Orden de alitas de pollo

En este blog te compartiremos un poco sobre el por qué las alitas son tan populares. Además, te daremos recomendaciones sobre qué debes tener en cuenta la próxima vez que pidas alitas y boneless en línea o en tu restaurante favorito. 

Muchos restaurantes juran que su pollo es “el mejor”. También pueden discutir cómo sus alitas son más crujientes, jugosas y tiernas. O cómo sus porciones realmente se comparan con la competencia. Sin embargo, muchos no suelen respaldar sus afirmaciones.

Las alitas verdaderas deberán ser un bocado tras bocado delicioso. En teoría no deberías necesitar un cuchillo para cortar el pollo de una buena alita: es tan tierna y jugosa que cualquier tenedor servirá. A continuación te daremos las razones y más, para constatar que las buenas alitas de pollo son frescas, nunca congeladas y siempre deliciosas.

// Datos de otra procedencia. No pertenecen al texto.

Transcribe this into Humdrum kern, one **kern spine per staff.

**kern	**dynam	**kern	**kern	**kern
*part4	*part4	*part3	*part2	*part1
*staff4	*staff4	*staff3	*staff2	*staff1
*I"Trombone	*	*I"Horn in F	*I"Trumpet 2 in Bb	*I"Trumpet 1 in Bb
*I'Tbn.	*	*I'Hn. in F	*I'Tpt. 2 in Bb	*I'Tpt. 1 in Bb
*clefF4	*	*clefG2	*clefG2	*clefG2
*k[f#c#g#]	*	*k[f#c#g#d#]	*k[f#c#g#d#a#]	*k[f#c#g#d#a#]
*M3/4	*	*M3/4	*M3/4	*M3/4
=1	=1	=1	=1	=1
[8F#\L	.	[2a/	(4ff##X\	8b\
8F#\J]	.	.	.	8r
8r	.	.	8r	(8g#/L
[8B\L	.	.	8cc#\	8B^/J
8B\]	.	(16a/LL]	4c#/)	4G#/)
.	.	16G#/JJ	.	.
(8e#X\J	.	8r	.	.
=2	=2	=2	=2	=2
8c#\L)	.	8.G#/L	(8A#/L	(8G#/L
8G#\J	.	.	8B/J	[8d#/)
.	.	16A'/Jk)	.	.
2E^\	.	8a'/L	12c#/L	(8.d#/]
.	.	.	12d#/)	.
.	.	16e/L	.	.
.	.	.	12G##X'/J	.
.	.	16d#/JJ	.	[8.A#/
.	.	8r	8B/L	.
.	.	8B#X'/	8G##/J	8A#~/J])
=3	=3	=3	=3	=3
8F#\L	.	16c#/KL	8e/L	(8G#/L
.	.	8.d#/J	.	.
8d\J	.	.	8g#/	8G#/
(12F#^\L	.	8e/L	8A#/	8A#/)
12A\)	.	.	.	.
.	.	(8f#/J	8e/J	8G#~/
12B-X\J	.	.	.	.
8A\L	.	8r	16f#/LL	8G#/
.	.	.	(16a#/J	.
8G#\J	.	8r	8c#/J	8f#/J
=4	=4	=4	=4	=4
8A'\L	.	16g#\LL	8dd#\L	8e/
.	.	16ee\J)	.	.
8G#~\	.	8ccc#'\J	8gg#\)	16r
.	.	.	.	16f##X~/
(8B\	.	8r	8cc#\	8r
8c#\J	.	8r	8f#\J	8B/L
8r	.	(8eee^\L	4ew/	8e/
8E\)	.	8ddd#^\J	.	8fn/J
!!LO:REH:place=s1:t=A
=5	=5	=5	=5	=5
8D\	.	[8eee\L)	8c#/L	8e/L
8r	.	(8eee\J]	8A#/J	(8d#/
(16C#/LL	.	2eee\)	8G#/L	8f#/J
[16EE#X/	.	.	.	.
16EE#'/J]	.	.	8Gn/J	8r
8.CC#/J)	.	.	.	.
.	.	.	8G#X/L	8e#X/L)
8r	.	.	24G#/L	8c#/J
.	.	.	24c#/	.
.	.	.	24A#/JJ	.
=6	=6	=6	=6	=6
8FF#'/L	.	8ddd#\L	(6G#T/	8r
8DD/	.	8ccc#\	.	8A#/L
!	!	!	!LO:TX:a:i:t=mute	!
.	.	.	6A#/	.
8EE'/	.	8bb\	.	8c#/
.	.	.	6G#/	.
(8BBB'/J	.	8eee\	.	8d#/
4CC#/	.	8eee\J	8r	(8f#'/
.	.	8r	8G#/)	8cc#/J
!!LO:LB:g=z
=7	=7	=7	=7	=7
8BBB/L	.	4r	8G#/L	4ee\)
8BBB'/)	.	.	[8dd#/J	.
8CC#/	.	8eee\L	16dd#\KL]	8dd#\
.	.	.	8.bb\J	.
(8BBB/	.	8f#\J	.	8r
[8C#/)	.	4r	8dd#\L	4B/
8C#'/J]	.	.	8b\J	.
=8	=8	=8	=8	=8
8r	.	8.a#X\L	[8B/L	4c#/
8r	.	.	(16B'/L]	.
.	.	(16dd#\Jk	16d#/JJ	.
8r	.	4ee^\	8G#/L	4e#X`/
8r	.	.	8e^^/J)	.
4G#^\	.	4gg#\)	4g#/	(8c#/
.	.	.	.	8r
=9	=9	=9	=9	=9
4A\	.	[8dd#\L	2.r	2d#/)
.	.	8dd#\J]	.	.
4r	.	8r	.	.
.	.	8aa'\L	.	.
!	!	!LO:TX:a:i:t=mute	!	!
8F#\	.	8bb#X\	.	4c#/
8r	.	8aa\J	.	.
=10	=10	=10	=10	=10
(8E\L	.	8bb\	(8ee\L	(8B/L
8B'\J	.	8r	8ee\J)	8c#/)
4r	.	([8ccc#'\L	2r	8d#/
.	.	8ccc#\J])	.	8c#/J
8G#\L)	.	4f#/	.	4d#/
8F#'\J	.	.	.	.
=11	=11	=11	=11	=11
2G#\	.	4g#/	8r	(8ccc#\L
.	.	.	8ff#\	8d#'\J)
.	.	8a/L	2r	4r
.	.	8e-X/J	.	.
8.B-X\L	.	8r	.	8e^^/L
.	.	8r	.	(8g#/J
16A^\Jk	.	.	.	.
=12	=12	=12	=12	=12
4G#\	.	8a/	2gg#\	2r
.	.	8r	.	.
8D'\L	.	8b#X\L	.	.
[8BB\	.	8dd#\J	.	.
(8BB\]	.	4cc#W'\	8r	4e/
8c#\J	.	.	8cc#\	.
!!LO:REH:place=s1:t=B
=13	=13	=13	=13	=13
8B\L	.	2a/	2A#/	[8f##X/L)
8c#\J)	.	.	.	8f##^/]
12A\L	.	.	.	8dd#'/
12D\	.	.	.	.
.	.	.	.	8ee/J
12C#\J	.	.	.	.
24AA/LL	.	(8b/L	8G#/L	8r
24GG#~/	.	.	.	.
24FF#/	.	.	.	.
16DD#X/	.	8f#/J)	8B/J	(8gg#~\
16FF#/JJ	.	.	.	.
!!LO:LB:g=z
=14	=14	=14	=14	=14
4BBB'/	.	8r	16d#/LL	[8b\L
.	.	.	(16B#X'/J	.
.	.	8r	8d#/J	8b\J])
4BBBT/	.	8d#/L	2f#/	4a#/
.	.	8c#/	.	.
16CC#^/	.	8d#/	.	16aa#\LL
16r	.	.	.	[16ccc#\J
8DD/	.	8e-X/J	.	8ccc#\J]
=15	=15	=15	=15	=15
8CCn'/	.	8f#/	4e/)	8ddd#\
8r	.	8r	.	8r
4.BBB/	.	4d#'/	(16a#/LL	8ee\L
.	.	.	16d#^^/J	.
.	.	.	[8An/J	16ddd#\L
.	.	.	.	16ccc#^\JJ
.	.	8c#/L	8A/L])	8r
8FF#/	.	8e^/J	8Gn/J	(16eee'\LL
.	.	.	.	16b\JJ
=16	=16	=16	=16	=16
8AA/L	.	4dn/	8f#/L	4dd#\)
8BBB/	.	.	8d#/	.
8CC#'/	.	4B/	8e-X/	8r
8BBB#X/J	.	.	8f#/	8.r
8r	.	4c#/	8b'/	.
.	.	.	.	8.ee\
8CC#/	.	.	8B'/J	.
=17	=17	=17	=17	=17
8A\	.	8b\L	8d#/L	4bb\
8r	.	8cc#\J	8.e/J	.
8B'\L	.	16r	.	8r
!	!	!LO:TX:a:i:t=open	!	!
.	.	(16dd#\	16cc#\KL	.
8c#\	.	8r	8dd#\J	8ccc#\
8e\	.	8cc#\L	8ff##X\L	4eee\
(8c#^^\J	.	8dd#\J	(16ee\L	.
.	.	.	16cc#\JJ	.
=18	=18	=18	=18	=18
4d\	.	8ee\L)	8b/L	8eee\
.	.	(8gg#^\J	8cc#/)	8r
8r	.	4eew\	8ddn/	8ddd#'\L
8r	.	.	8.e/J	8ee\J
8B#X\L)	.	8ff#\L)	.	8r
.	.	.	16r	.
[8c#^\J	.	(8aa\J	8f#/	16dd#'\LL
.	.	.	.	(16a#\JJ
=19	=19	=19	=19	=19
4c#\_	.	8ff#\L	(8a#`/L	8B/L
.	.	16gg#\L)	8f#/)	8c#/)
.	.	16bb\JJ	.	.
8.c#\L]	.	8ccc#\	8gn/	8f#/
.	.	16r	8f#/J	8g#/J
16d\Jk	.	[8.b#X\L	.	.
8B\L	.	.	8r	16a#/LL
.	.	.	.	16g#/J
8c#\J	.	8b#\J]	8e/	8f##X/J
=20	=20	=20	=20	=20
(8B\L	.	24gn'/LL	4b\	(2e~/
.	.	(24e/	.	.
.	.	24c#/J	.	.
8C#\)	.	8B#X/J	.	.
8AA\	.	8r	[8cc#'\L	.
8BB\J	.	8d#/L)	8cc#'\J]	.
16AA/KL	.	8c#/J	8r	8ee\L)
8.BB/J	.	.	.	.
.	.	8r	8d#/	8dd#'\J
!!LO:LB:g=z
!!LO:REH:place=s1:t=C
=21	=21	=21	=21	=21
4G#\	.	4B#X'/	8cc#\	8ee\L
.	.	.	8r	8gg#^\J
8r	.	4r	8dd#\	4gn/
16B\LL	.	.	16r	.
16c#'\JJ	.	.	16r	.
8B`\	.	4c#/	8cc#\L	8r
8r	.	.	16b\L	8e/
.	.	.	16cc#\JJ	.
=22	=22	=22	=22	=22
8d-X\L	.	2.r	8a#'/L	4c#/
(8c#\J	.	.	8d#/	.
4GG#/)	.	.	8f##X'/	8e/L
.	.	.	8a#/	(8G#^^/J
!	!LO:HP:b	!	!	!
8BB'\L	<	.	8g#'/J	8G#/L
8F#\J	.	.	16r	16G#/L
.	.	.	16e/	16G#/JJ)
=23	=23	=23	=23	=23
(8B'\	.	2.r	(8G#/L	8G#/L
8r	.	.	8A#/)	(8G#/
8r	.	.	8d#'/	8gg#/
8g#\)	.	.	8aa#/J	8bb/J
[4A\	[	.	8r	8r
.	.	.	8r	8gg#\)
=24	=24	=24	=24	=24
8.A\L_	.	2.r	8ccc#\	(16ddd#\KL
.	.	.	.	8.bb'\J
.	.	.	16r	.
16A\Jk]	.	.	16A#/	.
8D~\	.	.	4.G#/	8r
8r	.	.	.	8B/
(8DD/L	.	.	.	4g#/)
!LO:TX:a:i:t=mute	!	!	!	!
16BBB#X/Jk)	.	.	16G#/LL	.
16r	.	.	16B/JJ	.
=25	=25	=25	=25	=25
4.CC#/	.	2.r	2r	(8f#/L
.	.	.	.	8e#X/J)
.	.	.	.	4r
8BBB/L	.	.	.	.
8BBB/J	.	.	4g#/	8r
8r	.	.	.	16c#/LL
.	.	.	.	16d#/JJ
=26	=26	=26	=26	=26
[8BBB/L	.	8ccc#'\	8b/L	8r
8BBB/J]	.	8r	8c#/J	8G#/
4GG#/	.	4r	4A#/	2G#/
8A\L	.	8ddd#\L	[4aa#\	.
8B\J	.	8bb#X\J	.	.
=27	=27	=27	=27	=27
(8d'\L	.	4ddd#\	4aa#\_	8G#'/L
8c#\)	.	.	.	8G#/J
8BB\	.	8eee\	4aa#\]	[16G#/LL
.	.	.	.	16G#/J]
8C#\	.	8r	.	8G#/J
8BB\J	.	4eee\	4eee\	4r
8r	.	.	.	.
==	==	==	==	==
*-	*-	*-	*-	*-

¿Cómo son las alitas perfectas?

  • Fresco, nunca congelado: Las alitas saben mejor cuando están frescas y no han pasado por el congelador. Cuando las alitas se congelan, sus jugos naturales se pierden en el proceso de congelación y descongelación. Lo que ayuda a que las piezas sean más jugosas.
  • La “prueba del tenedor”: Es la prueba de la verdadera ternura. Una alita de calidad es tan tierna que puede cortarse por la mitad solo con el tenedor. Además que, si es así de tierna, será mucho más fácil de comer.
  • Piel crujiente: La preparación de las alitas es clave para que el crujor sea perfecto. Mientras más crujientes sean, podrás disfrutar de una comida deliciosa llena de sabor y resistente a la salsa.
  • Perfectamente proporcionado: El pollo más grande no es necesariamente el mejor. Los trozos grandes de pollo pueden ser duros y difíciles de hacer crujientes, por toda esa piel extra. Debe tener el tamaño perfecto para obtener el máximo sabor y ternura.
  • Fácil de recalentar: Si necesitas recalentar las sobras de las alitas al día siguiente, las que son de buena calidad solo se secarán un poco, pero el delicioso sabor permanecerá.

Plato de boneless

Variedad de salsas: Que un restaurante que vende alitas y boneless cuente con un amplio repertorio de salsas, habla muy bien del mismo. Cubrir este punto hará que los comensales prefieran comer en cierto restaurante. Las salsas para alitas deben satisfacer los gustos de todos: Súper picantes, picantes, poco picantes, suaves, cremosas, saladas, dulces, etc.